DUBAI, UAE — Even as the personal computing devices (PCD) market in Middle East and Africa (MEA) witnessed a sharp decline in shipments during the fourth quarter of 2022, technology remained the GCC’s most active sector in terms of hirings, with 77 percent of organizations increasing their headcount last year, the latest reports pointed out.
According to the latest industry analysis conducted by International Data Corporation (IDC), shipments across the regional PCD market – which comprises desktops, notebooks, workstations, and tablets – totaled 5.2 million units in Q4 2022, down 23.6 percent year on year.
“As demand continues to normalize following the exceptionally high sales witnessed during the COVID-19 pandemic, shipments continue to undergo a considerable decline,” says Fouad Charakla, IDC’s associate research director for client devices in the Middle East, Turkey, and Africa. “However, the market’s performance is on par with pre-pandemic levels seen in 2019.”
From a product category perspective, PC shipments were down 12.3 percent year on year. Lenovo maintained top position with a moderate decline, while HP Inc. suffered a sharp decline, coming second. Dell, on the flip side, experienced healthy growth to rank third.
However, according to the GCC Salary Guide 2023 by Hays Middle East, nearly 88 percent of employers in the technology sector in GCC are planning to hire permanent employees this year.
Technology is currently the most active industry sector for recruitment, with 77 percent of organizations increasing their headcount in 2022 due to significant local and foreign direct investments in areas such as data, cybersecurity, and cloud solutions, the report pointed out.
Despite uncertainties in the global technology sector, the guide notes that growth in the GCC is continuing at a rapid pace.
In contrast, various tech giants, including Google, Microsoft, Amazon, SAP, Spotify, TikTok, and IBM, have recently implemented significant layoffs, affecting over 68,000 employees globally in January 2023.
As per the IDC report, global shipments of traditional PCs fell 5.1 percent in the first quarter of 2022 but exceeded previous expectations.
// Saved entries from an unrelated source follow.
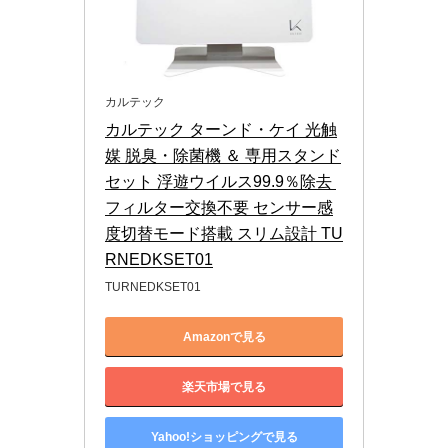
カルテック
カルテック ターンド・ケイ 光触
媒 脱臭・除菌機 ＆ 専用スタンド
セット 浮遊ウイルス99.9％除去 
フィルター交換不要 センサー感
度切替モード搭載 スリム設計 TU
RNEDKSET01
TURNEDKSET01
Amazonで見る
楽天市場で見る
Yahoo!ショッピングで見る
Despite ongoing supply chain and logistical challenges, vendors still shipped 80.5 million PCs, the report highlighted.
Lenovo remained the top company, with a market share of 22.7 percent, followed by HP, Dell Technologies, and Apple. Dell, Apple, and ASUS were the only top-tier vendors to see year-over-year shipment growth.
Shipments of desktop and laptop computers fell 31 percent and 3 percent, respectively, as economic activity and business confidence eased. However, the consumer tablet market grew 18 percent “year-on-year,” the only bright spot in the third quarter.
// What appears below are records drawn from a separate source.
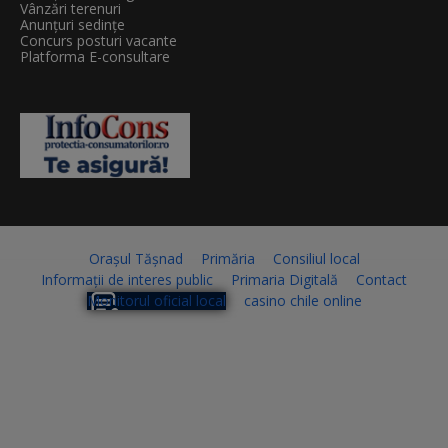
Vânzări terenuri
Anunțuri sedințe
Concurs posturi vacante
Platforma E-consultare
Orașul Tășnad
Primăria
Consiliul local
Informații de interes public
Primaria Digitală
Contact
Monitorul oficial local
casino chile online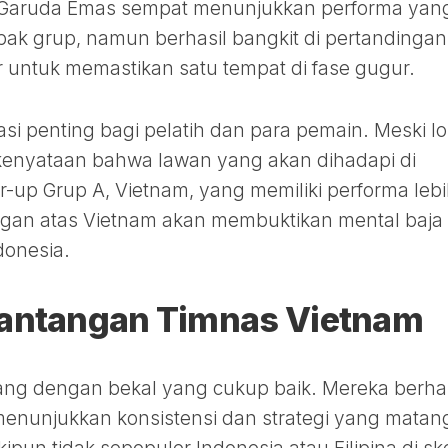
im Garuda Emas sempat menunjukkan performa yan
bak grup, namun berhasil bangkit di pertandingan
ir untuk memastikan satu tempat di fase gugur.
uasi penting bagi pelatih dan para pemain. Meski lo
enyataan bahwa lawan yang akan dihadapi di
r-up Grup A, Vietnam, yang memiliki performa leb
angan atas Vietnam akan membuktikan mental baja
donesia.
Tantangan Timnas Vietnam
atang dengan bekal yang cukup baik. Mereka berhas
menunjukkan konsistensi dan strategi yang matan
The US PC market fell 20.5 percent in the fourth quarter of 2022, marking the sixth consecutive quarter of shipment declines. Similar to the global PC market trend, consumer and corporate spending on PCs has slowed down due to economic conditions.
In the EMEA, the PC shipments decrease is still insignificant compared to other world regions. Yet, it is considered a risk in the future, especially since many international companies have been laying off employees due to lower PC sales.
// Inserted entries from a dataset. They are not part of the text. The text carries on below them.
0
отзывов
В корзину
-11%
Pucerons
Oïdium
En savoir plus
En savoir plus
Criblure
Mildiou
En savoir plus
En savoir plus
Dell Technologies, facing declining demand for personal computers, has decided to cut about 6,650 jobs, becoming the latest technology company to lay off thousands of employees.
According to a company spokesperson, the cuts amount to about 5 percent of Dell’s global workforce.
HP stated in November that it would lay off as many as 6,000 employees. In addition, each of Cisco Systems and International Business Machines has announced that they will lay off around four thousand employees. The tech sector announced 97,171 job cuts in 2022, up 649 percent from the previous year, according to consulting firm Challenger, Gray & Christmas.